HOW TO COMPLETE THIS TASK – Report, in full, each line of the material below in which the string "Depok" occurs.

►

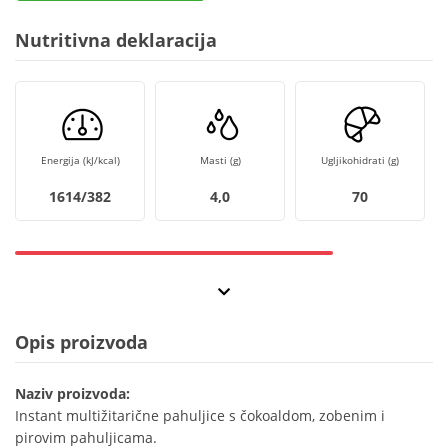
Nutritivna deklaracija
Energija (kJ/kcal)
Masti (g)
Ugljikohidrati (g)
1614/382
4,0
70
Opis proizvoda
Naziv proizvoda:
Instant multižitarične pahuljice s čokoaldom, zobenim i
pirovim pahuljicama.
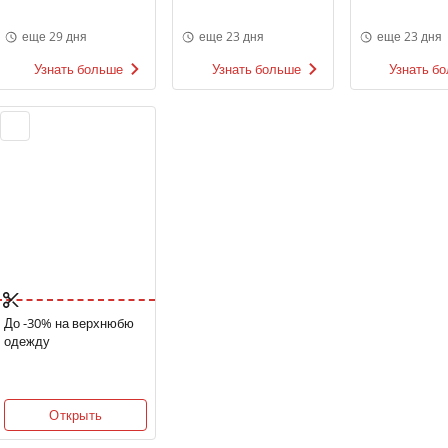
еще 29 дня
еще 23 дня
еще 23 дня
Узнать больше
Узнать больше
Узнать б
До -30% на верхнюбю
одежду
Открыть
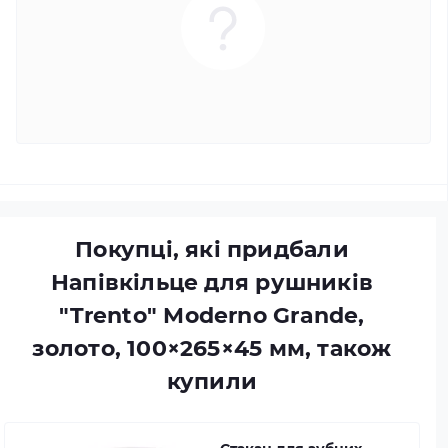
Покупці, які придбали
Напівкільце для рушників
"Trento" Moderno Grande,
золото, 100×265×45 мм, також
купили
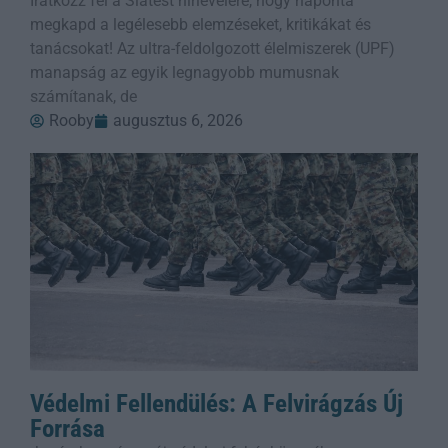
Iratkozz fel a Slatest hírlevelére, hogy naponta
megkapd a legélesebb elemzéseket, kritikákat és
tanácsokat! Az ultra-feldolgozott élelmiszerek (UPF)
manapság az egyik legnagyobb mumusnak
számítanak, de
Rooby
augusztus 6, 2026
Védelmi Fellendülés: A Felvirágzás Új
Forrása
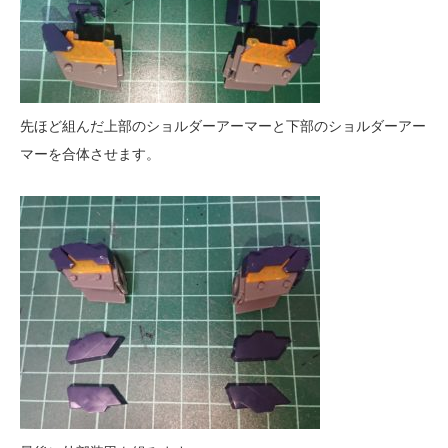
先ほど組んだ上部のショルダーアーマーと下部のショルダーアー
マーを合体させます。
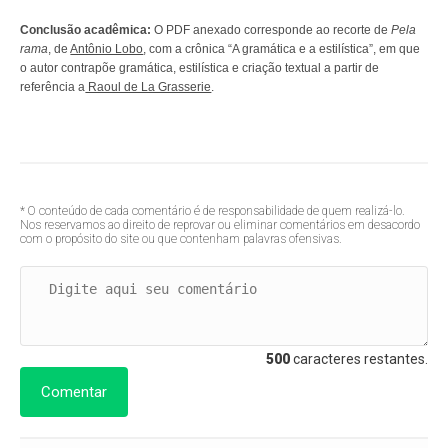
Conclusão acadêmica:
O PDF anexado corresponde ao recorte de
Pela
rama
, de
Antônio Lobo
, com a crônica “A gramática e a estilística”, em que
o autor contrapõe gramática, estilística e criação textual a partir de
referência a
Raoul de La Grasserie
.
* O conteúdo de cada comentário é de responsabilidade de quem realizá-lo.
Nos reservamos ao direito de reprovar ou eliminar comentários em desacordo
com o propósito do site ou que contenham palavras ofensivas.
500
caracteres restantes.
Comentar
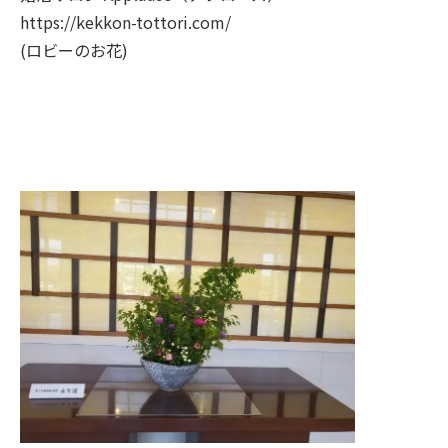
https://kekkon-tottori.com/
(ロビーのお花)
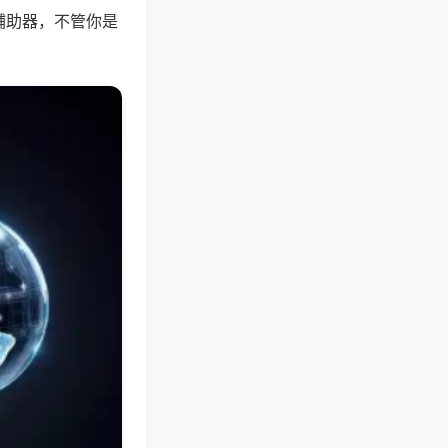
辅助器，不管你是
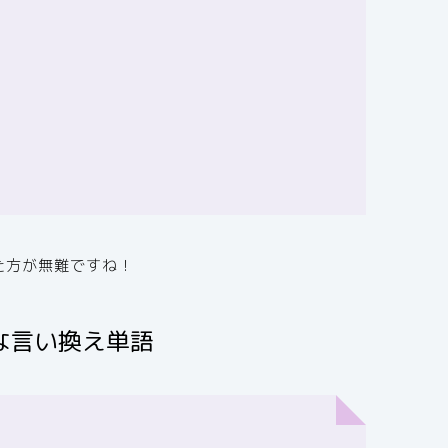
た方が無難ですね！
な言い換え単語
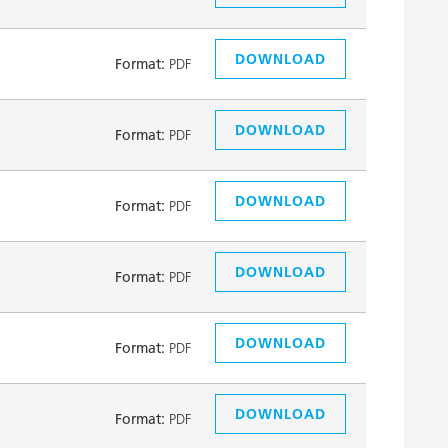
DOWNLOAD
Format:
PDF
DOWNLOAD
Format:
PDF
DOWNLOAD
Format:
PDF
DOWNLOAD
Format:
PDF
DOWNLOAD
Format:
PDF
DOWNLOAD
Format:
PDF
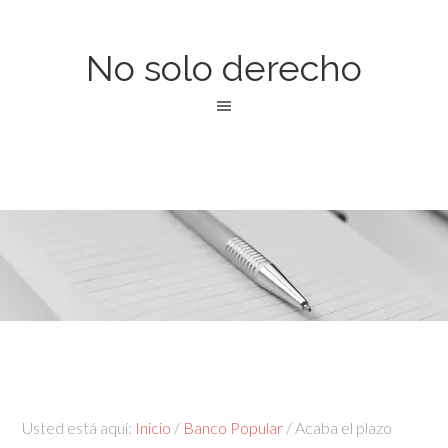
No solo derecho
Usted está aquí:
Inicio
/
Banco Popular
/
Acaba el plazo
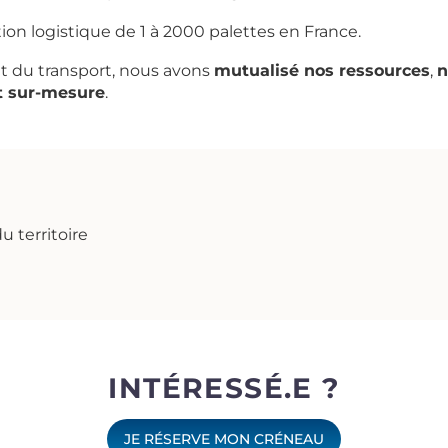
on logistique de 1 à 2000 palettes en France.
et du transport, nous avons
mutualisé nos ressources
,
n
et sur-mesure
.
u territoire
INTÉRESSÉ.E ?
JE RÉSERVE MON CRÉNEAU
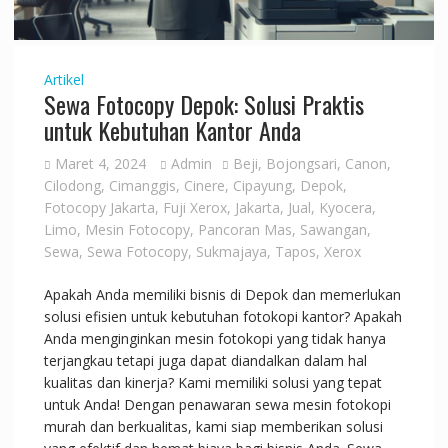
Artikel
Sewa Fotocopy Depok: Solusi Praktis
untuk Kebutuhan Kantor Anda
Maret 4, 2024
Admin
Beji
,
Bojongsari
,
Canon
,
Cilodong
,
Cimanggis
,
Cinere
,
Cipayung
,
Depok
,
Fotocopy Jakarta
,
Fuji Xerox
,
Jakarta
,
Jual
,
Kyocera
,
Limo
,
Mesin Fotocopy
,
Pancoran Mas
,
Sawangan
,
Sewa
,
Sewa Fotocopy
,
Sukmajaya
,
Tapos
,
Xerox
Apakah Anda memiliki bisnis di Depok dan memerlukan
solusi efisien untuk kebutuhan fotokopi kantor? Apakah
Anda menginginkan mesin fotokopi yang tidak hanya
terjangkau tetapi juga dapat diandalkan dalam hal
kualitas dan kinerja? Kami memiliki solusi yang tepat
untuk Anda! Dengan penawaran sewa mesin fotokopi
murah dan berkualitas, kami siap memberikan solusi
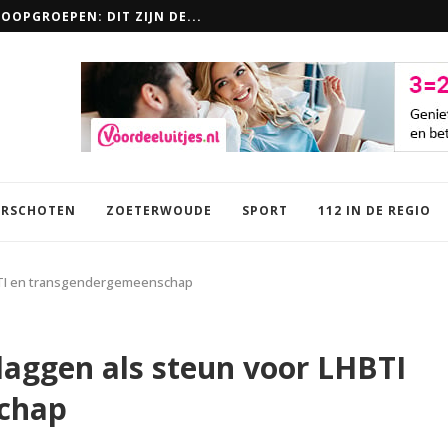
LOOPGROEPEN: DIT ZIJN DE...
RSCHOTEN
ZOETERWOUDE
SPORT
112 IN DE REGIO
HBTI en transgendergemeenschap
laggen als steun voor LHBTI
chap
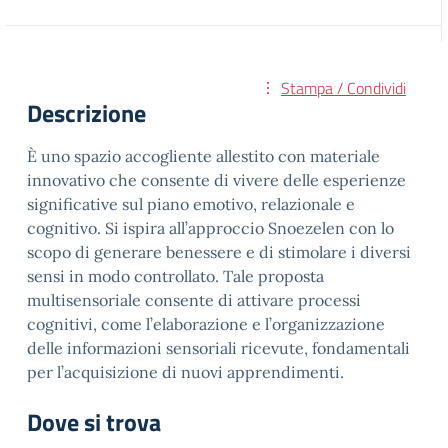
Stampa / Condividi
Descrizione
È uno spazio accogliente allestito con materiale
innovativo che consente di vivere delle esperienze
significative sul piano emotivo, relazionale e
cognitivo. Si ispira all’approccio Snoezelen con lo
scopo di generare benessere e di stimolare i diversi
sensi in modo controllato. Tale proposta
multisensoriale consente di attivare processi
cognitivi, come l’elaborazione e l’organizzazione
delle informazioni sensoriali ricevute, fondamentali
per l’acquisizione di nuovi apprendimenti.
Dove si trova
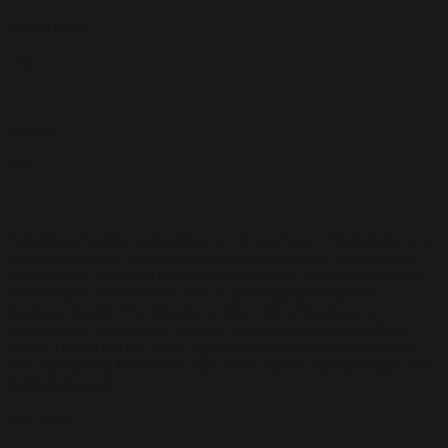
Runde borde
150
Stående
900
Afhoding af møder og konferencer i Arena Nord i Frederikshavn er
en professionel og omhyggeligt forberedt oplevelse, der opfylder
behovene for både små og store virksomheder samt organisationer.
Centret nyder anerkendelse som et af Nordjyllands førende
konferencecentre. Her tilbydes en bred vifte af moderne og
veludstyrede mødelokaler, der kan tilpasses efter dine specifikke
behov. Uanset om det drejer sig om et intimt strategimøde eller en
stor international konference, har stedet pladsen og teknologien til at
imødekomme det
Læs mere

◄

RESULT OF THIS TASK –
Sewa Fotocopy Depok: Solusi Praktis
Depok
Apakah Anda memiliki bisnis di Depok dan memerlukan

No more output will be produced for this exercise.